Durch das herausfiltern von Interessen, können Unternehmen sich leicht Gebrauch von Cross-Selling machen. Denn wenn sich ein Nutzer für Produkt A interessiert, könnte auch Produkt B für ihn interessant und spannend sein. Grundlegend bietet Remarketing vielen Unternehmen auch schneller und flexibler handeln zu können. Beispielsweise können die bisherigen Anzeigen schnell auf besondere Ereignisse wie Europameisterschaften, Unwetter oder Ferien angepasst werden.
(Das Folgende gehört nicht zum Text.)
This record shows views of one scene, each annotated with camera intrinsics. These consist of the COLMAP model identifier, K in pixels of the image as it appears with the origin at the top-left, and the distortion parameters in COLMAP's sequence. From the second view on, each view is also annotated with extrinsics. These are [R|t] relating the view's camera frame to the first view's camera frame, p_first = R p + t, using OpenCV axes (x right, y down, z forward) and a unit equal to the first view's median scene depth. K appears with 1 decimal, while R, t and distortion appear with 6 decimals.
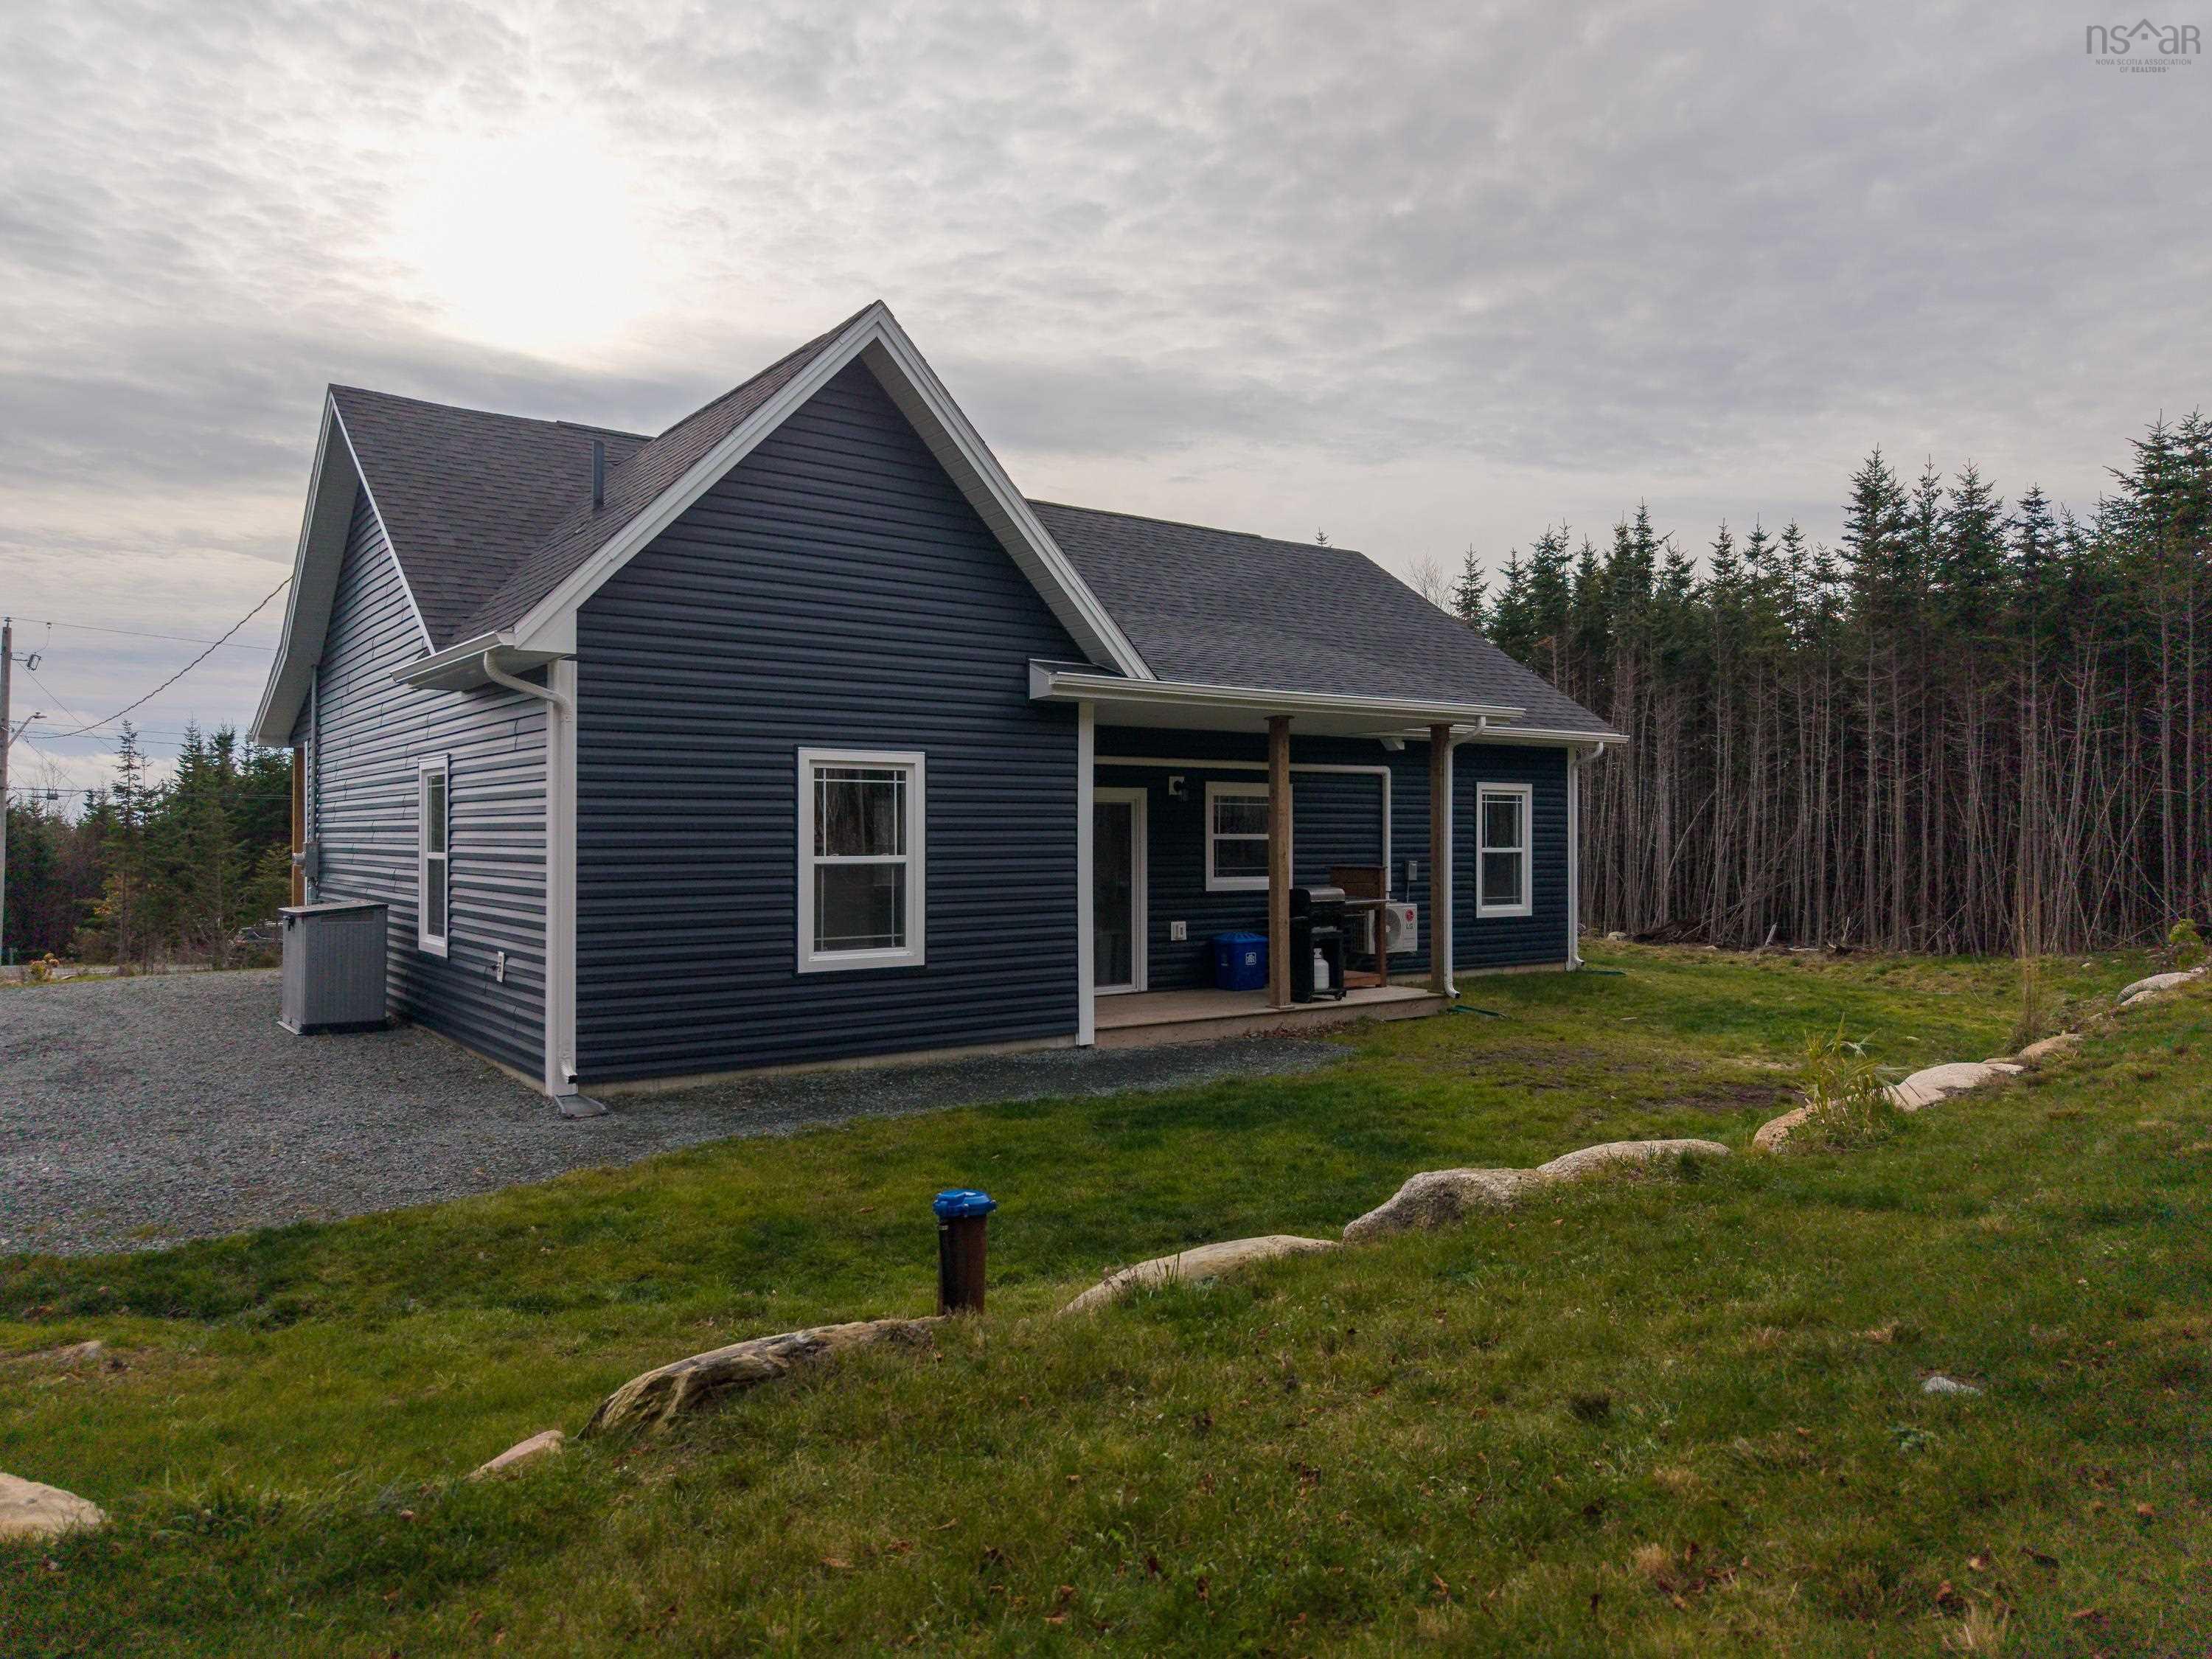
lens RADIAL K [[1468.5, 0, 1100.9], [0, 1468.5, 830.6], [0, 0, 1]] dist [0.147841, -0.237261]
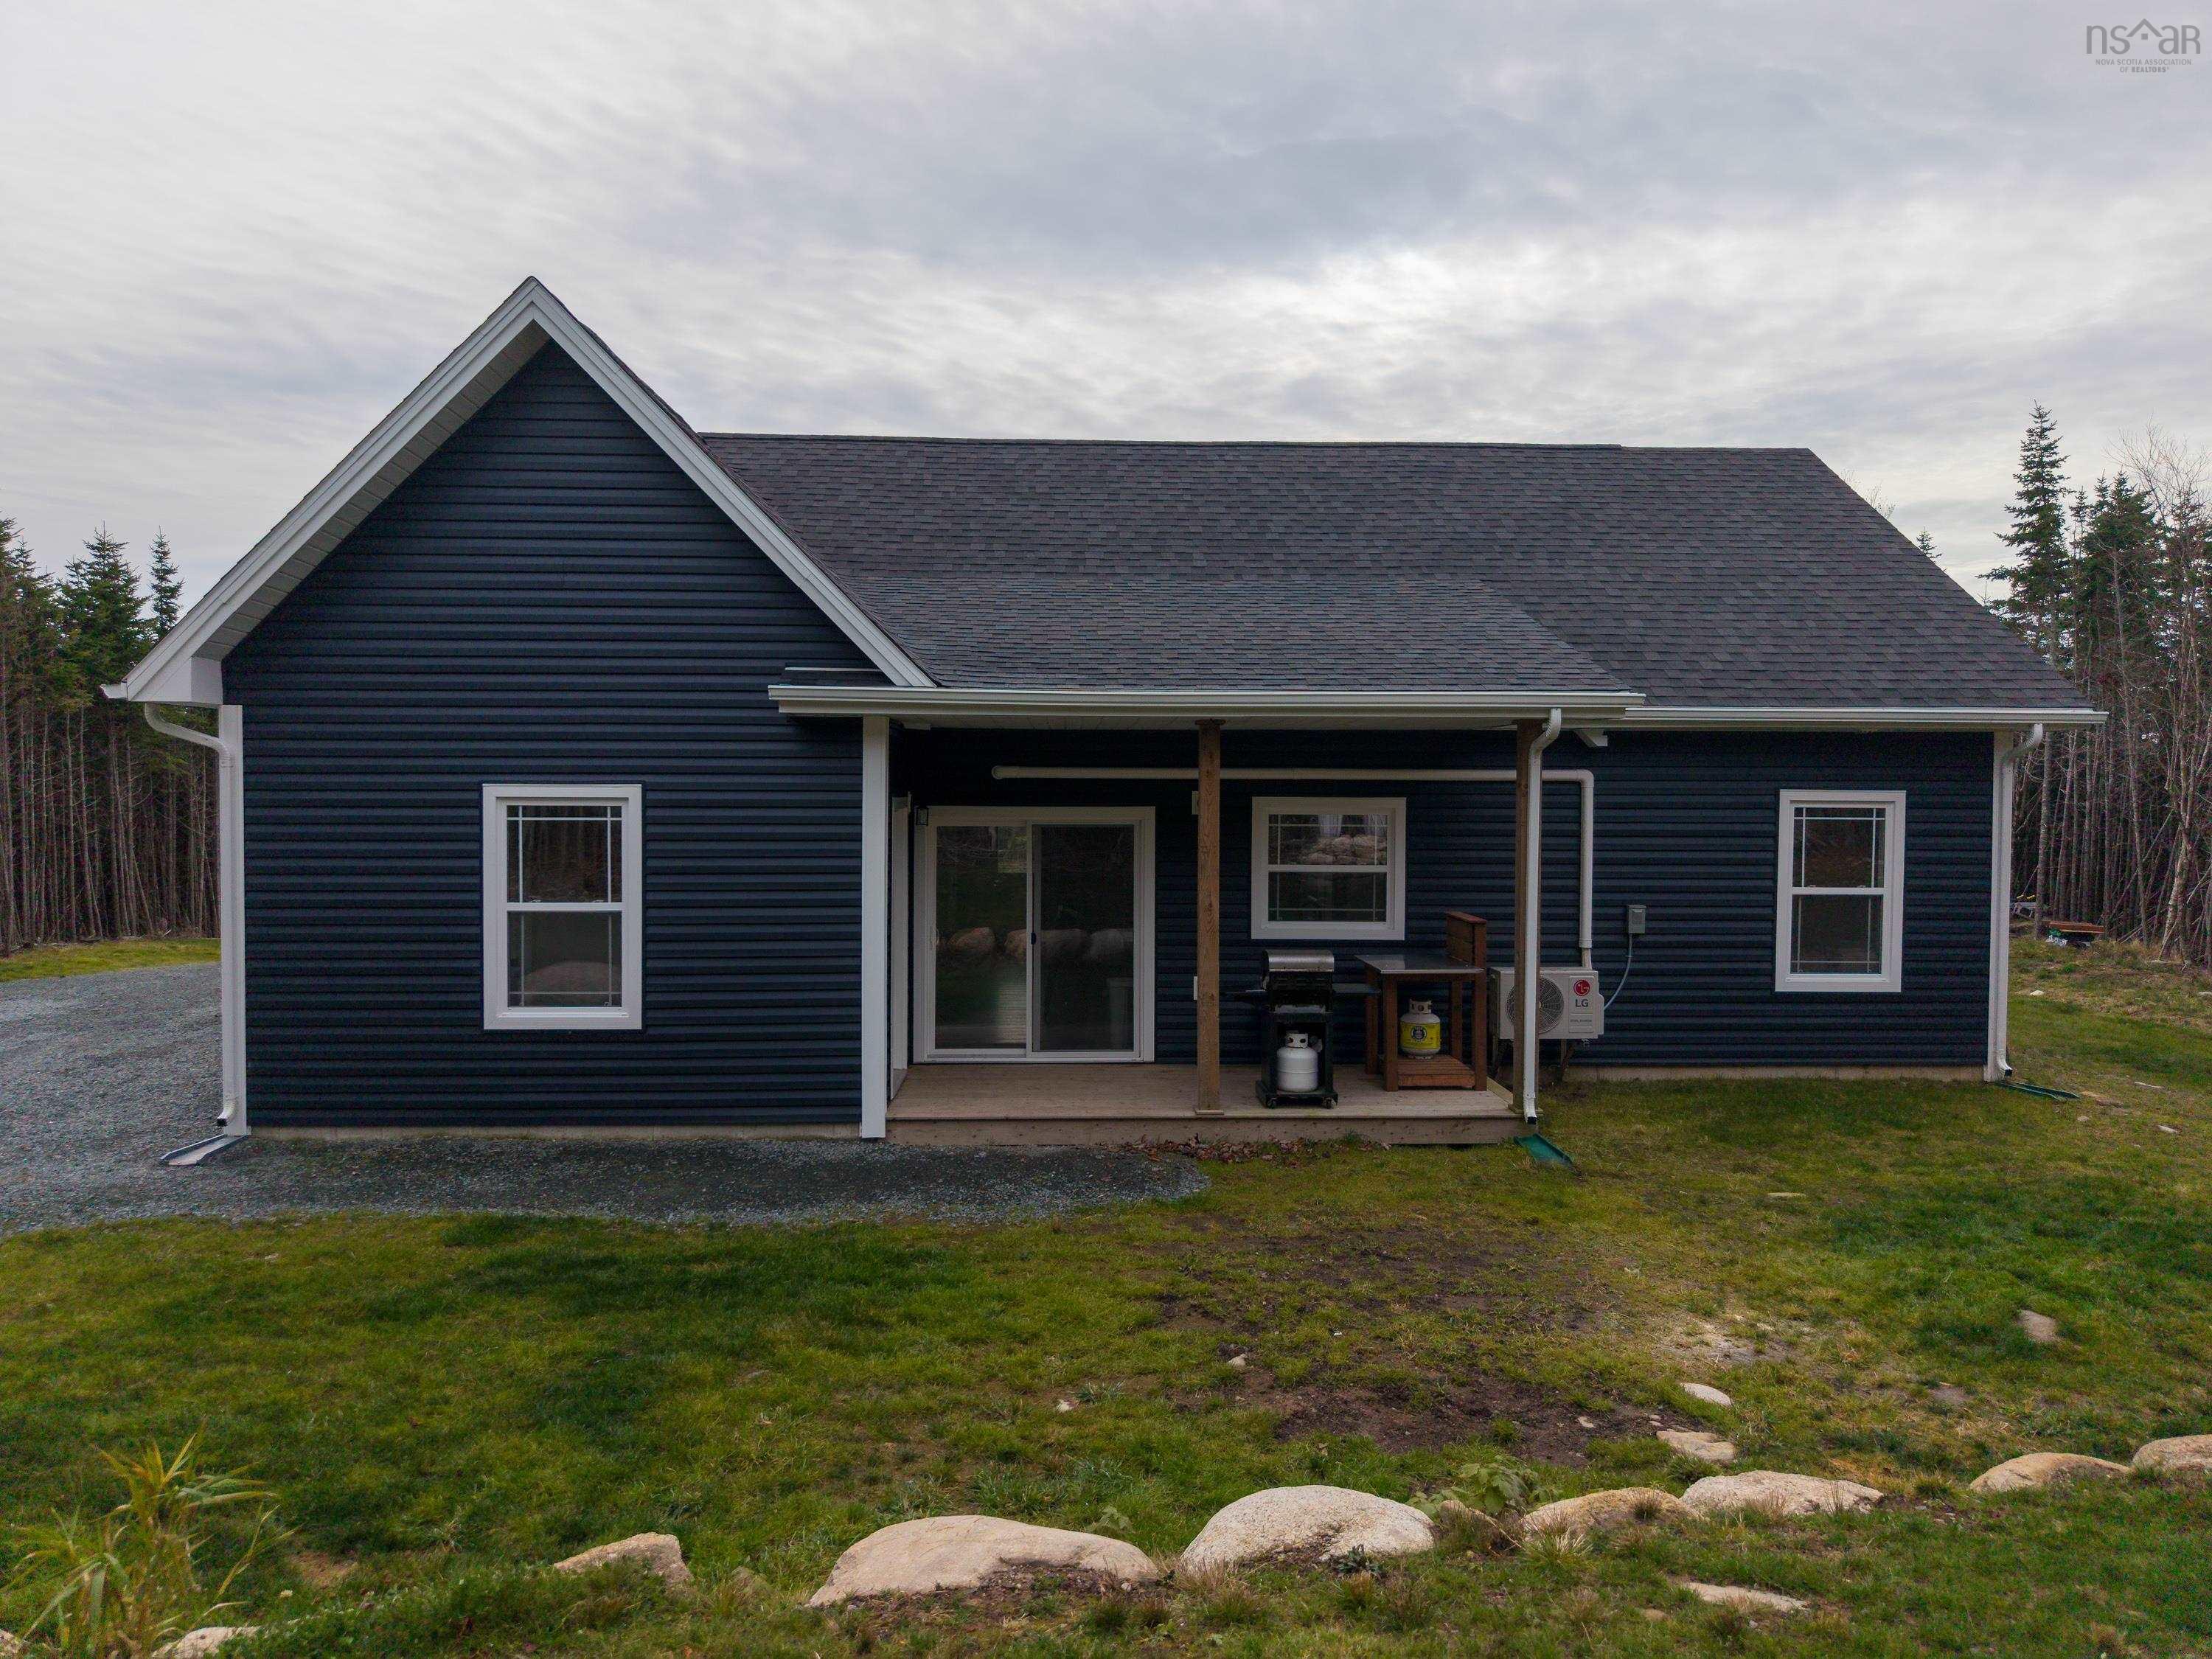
lens RADIAL K [[1489.5, 0, 1106.1], [0, 1489.5, 834.4], [0, 0, 1]] dist [0.034360, -0.039642]
pose [[0.827361, 0.022514, -0.561219, 0.566296], [-0.002988, 0.999359, 0.035686, -0.052855], [0.561662, -0.027848, 0.826898, 0.401779]]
Und welche Nachteile hat Remarketing?

Durch das Surfverhalten können die Interessen des Einzelnen analysiert werden. Auf Basis dieser Interessen werden die Anzeigen geschaltet. Nutzen jedoch beispielsweise mehrere Familienmitglieder den gleichen Computer oder das Tablet, können diese Interessen nicht klar herauskristallisiert werden. Ein weiteres Problem des Remarketing ist es, dass surfen auf unterschiedlichen Geräten. So speichert das Tablet beispielsweise andere Cookies als der Computer. Diese Geräte stehen nicht in einem direkten Austausch. Ein weiterer Nachteil ist der Datenschutz. Viele Nutzer fühlen sich verunsichert, da sie das Gefühl haben, dass ihre Daten preisgegeben werden. Grundlegend bedeutet es jedoch, dass Google noch mehr detaillierte Informationen über das Nutzverhalten und deren Interessen sammelt. Um erfolgreich Remarketing durchführen zu können, bedarf es vielen unterschiedlichen Einstellungen und Ausrichtungen. Dies ist ein weiterer Nachteil des Remarketings. Denn um dies effizient einsetzen zu können, ist der Einsatz dieser Marketing-Maßnahme sehr kostenintensiv.

Fazit

Zusammenfassend lässt sich festhalten, dass Remarketing eine gute Maßnahme ist sich seinen Nutzern in das Gedächtnis zu rufen. Um jedoch Klassisches oder Dynamisches Remarketing effektiv und effizient einsetzen zu können, erfordert es viel Zeit und dauerhafte Optimierung. Denn die Anzeigen sowie Angebote müssen stets angepasst werden. Des Weiteren sind die genauen Einstellungen notwendig um zielgerichtet Anzeigen schalten zu können, ohne dass hierbei unnötige Kosten verursacht werden. Diese Webemaßnahme eignen sich also für alle Unternehmen, die über einen eigenen Internetauftritt verfügen, besonders geeignet ist es aber für Shops oder Dienstleister, die durch Remarketing sich den Nutzern auf Basis ihres Angebotes sich wieder in das Gedächtnis rufen und somit die Kaufwahrscheinlichkeit erhöhen. Agenturen bieten in der Regel zwei unterschiedliche Vergütungsmodelle für die Zusammenarbeit an.  Zum einen besteht die Möglichkeit einer Pauschale, in der ein fester Betrag festgelegt wird, oder zum anderen wird die Agentur an dem von dem Unternehmen festgelegten Budget anteilsmäßig beteiligt.